The extremely vulnerable group has been expanded to also include adults with Down's Syndrome.

The advice also says that most children originally on the shielded patient list no longer need to be because of the very low risk of them becoming sick from coronavirus, and can therefore attend school.

Labour first called for a short lockdown or "circuit-breaker" in England last month and have criticised the government for not acting quickly or decisively enough.

BBC political correspondent Iain Watson said that Labour's support will be enough to deter some Tories who have criticised the measures from rebelling, because they would see it as a "senseless sacrifice".

"A relatively small number, however, will still vote against their own government," our correspondent said.

The BBC has been told that former chief whip Mark Harper, who has openly criticised NHS Test and Trace, is expected to be among them.

A very senior Tory privately described the handling of the pandemic as a farce.

Others have been pushing for an economic assessment of the lockdown to be published, and several MPs questioned the data informing the government's decisions.

On Tuesday, Prof Chris Whitty, England's chief medical officer, defended lockdowns, telling MPs they were the only practical option to stem the spread of Covid-19 until a vaccine and better drugs become available.

media captionProf Chris Whitty says the three-tier system of Covid-19 restrictions in England has “slowed things down".

Among the Conservative MPs to criticise the nationwide lockdown during a parliamentary debate on Tuesday was Richard Drax, who said they were "destructive, divisive, and don't work".

"They simply delay the inevitable - the re-emergence of the virus when lockdown ends, as has been shown," he said.

"Have we over-reacted? Yes, I think we have. A draconian, onerous and invasive set of rules and regulations now govern our very existence."

Meanwhile, Commons Health Committee chairman Jeremy Hunt said it would be "quite unforgivable" if the UK this winter saw similar levels of Covid transmission in hospitals as experienced during the first coronavirus wave.

Speaking to Today, he called for more routine testing of NHS staff to be carried out.

More details of England's lockdown have also been revealed this week, with the publication of the legislation that will bring them into force.

The regulations specify fines starting at £100 for rule breakers, potentially rising to a maximum of £6,400 for repeat offences.

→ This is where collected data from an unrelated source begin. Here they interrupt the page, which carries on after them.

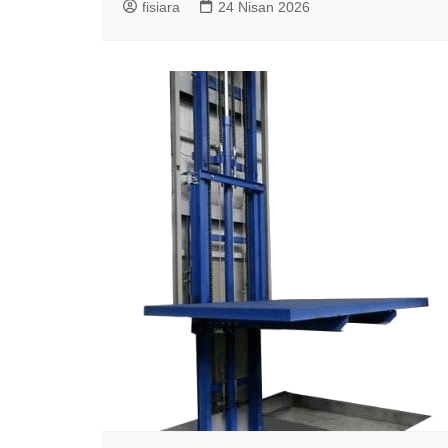
fisiara
24 Nisan 2026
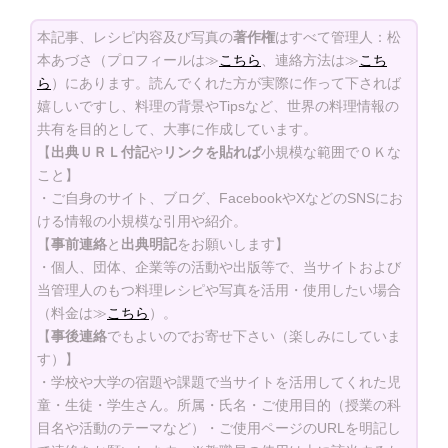
本記事、レシピ内容及び写真の
著作権
はすべて管理人：松
本あづさ（プロフィールは≫
こちら
、連絡方法は≫
こち
ら
）にあります。読んでくれた方が実際に作って下されば
嬉しいですし、料理の背景やTipsなど、世界の料理情報の
共有を目的として、大事に作成しています。
【
出典ＵＲＬ付記
や
リンクを貼れば
小規模な範囲でＯＫな
こと】
・ご自身のサイト、ブログ、FacebookやXなどのSNSにお
ける情報の小規模な引用や紹介。
【
事前連絡
と
出典明記
をお願いします】
・個人、団体、企業等の活動や出版等で、当サイトおよび
当管理人のもつ料理レシピや写真を活用・使用したい場合
（料金は≫
こちら
）。
【
事後連絡
でもよいのでお寄せ下さい（楽しみにしていま
す）】
・学校や大学の宿題や課題で当サイトを活用してくれた児
童・生徒・学生さん。所属・氏名・ご使用目的（授業の科
目名や活動のテーマなど）・ご使用ページのURLを明記し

Chief constables of five north-west England police constabularies have signed a letter committing to greater levels of enforcement of Covid-19 coronavirus restrictions during the lockdown.

The published regulations also reveal:

  • There will be an exemption allowing veterans to participate in Remembrance Sunday and Armistice Day events
  • People will also be allowed to visit friends or "close family members" in prison
  • Visits to friends or "close family members" who are near to death will also be allowed
  • There will be a 10pm curfew on restaurants to make takeaway deliveries

The new rules replace a tiered system of different local restrictions across England, which ministers say they want to return to after the country-wide lockdown is due to end on 2 December.

The UK recorded a further 397 coronavirus deaths and 20,018 confirmed cases on Tuesday.